Gerry mentioned that the old Zuelsdorf house (two doors east of Presbyterian church: see above middle or maybe right, I hope) that he and Judy lived in many years ago was one of those bought by catalog from Sears and Roebuck. The boards in the attic and cellar still had the logos on them.





The Milwaukee Sentinel was the morning paper long ago and the Journal was the afternoon paper, the former more on the right and the latter on the left. They are now combined as the Journal-Sentinel (or maybe vice-versa): apparently a peculiar mixture of loony left (from the Journal) and more sensible writing from the middle and right (from the Sentinel). I couldn't figure out the Sudoku puzzle for two days in a row.



Hustisford looks fine, almost doubled (although there is some difference of opinion about the actual numbers depending on which end of town you come in on) in population since we hung out there in the 50s. Mueller's meat market, see below right, which we lived above for nearly 10 years, has been converted into living quarters, and so too has Kienast's, the other meat market in town.

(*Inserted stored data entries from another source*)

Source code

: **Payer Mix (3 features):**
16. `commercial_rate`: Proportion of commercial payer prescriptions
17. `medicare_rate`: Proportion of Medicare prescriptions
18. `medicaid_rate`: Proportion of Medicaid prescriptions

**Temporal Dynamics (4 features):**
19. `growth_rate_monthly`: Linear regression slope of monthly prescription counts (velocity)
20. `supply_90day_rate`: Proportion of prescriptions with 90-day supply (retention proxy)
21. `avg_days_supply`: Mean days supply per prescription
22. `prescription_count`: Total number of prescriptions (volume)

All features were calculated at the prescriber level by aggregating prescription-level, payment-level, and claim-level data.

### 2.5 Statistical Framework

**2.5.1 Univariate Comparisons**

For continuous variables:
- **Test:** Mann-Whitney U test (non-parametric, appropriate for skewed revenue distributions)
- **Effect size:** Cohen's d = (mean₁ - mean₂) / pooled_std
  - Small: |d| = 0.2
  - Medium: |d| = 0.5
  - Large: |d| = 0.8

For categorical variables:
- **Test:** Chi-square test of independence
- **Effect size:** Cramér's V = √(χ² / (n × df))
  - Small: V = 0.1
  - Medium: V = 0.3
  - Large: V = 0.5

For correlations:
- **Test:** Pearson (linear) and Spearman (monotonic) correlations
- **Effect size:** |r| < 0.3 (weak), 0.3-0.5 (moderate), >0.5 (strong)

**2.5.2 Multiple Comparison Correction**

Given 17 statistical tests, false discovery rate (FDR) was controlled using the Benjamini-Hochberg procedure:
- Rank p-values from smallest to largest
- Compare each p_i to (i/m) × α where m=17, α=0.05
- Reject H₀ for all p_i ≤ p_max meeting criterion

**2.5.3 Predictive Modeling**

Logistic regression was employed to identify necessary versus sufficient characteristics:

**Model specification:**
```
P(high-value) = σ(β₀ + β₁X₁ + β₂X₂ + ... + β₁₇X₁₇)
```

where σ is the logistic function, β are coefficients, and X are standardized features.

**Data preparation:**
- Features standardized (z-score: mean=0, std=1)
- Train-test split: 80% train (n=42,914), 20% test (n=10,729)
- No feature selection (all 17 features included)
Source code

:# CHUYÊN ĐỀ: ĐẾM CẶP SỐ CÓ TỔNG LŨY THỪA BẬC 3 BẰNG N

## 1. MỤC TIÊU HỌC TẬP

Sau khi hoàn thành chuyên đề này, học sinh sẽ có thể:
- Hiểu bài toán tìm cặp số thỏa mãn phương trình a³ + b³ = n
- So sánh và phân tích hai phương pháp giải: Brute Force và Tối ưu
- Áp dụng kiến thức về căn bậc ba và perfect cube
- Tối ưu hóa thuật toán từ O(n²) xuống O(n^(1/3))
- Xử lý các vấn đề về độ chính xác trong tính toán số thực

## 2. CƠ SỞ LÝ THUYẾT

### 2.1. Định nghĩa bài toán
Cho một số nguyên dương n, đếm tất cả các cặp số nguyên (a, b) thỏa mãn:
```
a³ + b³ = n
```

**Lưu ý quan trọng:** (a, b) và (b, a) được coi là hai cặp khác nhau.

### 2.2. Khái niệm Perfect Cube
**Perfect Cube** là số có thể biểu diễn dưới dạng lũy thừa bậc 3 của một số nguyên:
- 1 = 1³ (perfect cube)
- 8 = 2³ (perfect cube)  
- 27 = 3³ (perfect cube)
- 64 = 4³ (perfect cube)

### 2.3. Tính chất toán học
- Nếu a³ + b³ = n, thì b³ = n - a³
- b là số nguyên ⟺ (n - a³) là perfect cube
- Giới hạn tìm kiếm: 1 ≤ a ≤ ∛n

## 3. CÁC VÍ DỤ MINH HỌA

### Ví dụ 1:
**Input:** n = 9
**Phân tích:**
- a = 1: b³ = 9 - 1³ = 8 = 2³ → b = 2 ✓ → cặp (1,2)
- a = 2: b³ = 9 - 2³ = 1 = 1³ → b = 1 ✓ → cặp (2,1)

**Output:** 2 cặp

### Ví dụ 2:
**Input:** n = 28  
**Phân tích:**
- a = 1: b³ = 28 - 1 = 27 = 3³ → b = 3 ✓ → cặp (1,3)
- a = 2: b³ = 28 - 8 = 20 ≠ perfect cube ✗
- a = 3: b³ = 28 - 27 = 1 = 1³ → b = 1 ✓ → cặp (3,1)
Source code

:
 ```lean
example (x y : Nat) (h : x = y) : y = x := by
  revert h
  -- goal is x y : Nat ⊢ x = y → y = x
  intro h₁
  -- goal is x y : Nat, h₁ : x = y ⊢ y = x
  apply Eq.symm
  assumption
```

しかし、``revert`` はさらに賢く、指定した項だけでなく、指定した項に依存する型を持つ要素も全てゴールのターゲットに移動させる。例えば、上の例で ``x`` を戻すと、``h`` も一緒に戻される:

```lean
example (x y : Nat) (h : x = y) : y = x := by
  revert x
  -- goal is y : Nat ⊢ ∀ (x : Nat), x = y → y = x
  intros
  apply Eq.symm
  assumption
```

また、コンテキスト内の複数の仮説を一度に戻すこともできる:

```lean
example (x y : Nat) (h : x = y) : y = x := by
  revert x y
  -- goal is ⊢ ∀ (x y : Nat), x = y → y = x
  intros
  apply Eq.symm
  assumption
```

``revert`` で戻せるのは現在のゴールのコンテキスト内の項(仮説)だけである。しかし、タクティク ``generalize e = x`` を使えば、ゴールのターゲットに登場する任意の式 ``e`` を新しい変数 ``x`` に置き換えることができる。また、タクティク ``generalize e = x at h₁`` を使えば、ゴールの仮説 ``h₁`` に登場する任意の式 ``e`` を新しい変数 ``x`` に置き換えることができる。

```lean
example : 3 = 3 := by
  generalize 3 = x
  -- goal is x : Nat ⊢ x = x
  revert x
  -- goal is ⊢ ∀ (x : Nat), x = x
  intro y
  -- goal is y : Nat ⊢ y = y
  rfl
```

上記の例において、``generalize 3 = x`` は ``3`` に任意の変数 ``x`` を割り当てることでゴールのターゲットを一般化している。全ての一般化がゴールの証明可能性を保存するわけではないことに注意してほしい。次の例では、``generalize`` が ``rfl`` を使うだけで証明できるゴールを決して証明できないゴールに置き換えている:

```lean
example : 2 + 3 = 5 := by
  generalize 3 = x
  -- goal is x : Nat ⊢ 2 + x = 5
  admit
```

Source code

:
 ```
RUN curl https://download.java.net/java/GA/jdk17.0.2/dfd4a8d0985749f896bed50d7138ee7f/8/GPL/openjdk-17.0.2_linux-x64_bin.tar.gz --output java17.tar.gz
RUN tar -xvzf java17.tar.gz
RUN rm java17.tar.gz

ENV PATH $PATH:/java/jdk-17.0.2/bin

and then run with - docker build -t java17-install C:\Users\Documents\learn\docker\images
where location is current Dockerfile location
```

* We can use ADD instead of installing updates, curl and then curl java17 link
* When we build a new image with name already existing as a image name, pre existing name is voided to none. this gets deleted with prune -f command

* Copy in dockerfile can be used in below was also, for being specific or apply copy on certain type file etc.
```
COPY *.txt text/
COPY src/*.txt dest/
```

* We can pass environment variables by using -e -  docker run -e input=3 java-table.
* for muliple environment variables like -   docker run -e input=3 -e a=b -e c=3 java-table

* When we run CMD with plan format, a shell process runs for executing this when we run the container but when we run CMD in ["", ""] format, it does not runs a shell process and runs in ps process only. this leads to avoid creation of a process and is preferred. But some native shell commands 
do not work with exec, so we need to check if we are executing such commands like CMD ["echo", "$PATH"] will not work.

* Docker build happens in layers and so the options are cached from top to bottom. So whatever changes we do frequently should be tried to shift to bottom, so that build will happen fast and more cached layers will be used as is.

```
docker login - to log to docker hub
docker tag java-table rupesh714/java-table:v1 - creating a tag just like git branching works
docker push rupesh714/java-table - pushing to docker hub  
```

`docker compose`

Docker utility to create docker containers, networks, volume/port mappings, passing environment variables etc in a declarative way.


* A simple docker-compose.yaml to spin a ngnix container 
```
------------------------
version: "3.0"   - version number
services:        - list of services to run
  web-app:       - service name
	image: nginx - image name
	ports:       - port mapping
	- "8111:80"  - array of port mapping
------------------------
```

The recipe for his excellent summer sausage was supposed to have been handed down or maybe sold to Leroy Meats but it didn't seem the same when we bought some up in Horicon.
My guess is that state regulation forced some changes in the process. High class mushrooms are also now for sale.



The bowling alley was about the same, with pretty good sandwiches and automatic pin-setters rather than the juvenile delinquents making beer money at 10 cents a line, I think. The grocery store is gone.








The Hotel looks pretty much the same. Bethany Lutheran Church looks better, with a nice new school behind it. The old parochial school is gone, and of course the ballfield we used to play on. The old public high school is gone, completely and utterly gone.

The Hustisford Hilltoppers won't be able to come back anymore. That last was a shock as that was where we came of age in the 50s.

The old school has been replaced by a nice new high school and grade school on the edge of town, partly underground, so it must have won an environmental prize. The baseball park that my father imagined into being back in the 50s is still there with a fairly shallow left field fence, so they raised the fence to make it more difficult to hit a homerun. Of course, somebody without an ounce of aesthetic feeling has shortened up the infield grass so they can play softball!!! on the same field. The terraced grandstand is still there though better looking than the original.


Radloff Cheese Factory has gone out of business. Grandpa Mueller's farm looked a little shabby, especially the house. The old silo on the north side of the barn is gone and the new blue metal ones have been moved back. There is a fancy house on the hillside leading up to the small woodlot.




Seems unlikely they let the cows out in that pasture now. Roads are being repaired in town. Farms look prosperous over most of the county, though many of the fields are being replaced by housing developments around Hustisford and Madison as well. Cemetery looks well cared for.


Gerald's retirement party brought out some old friends from high school days and even a stray brother. That is Gene and Janice Mintzlaff on the left, another couple from the same high school year that Carol and I came from.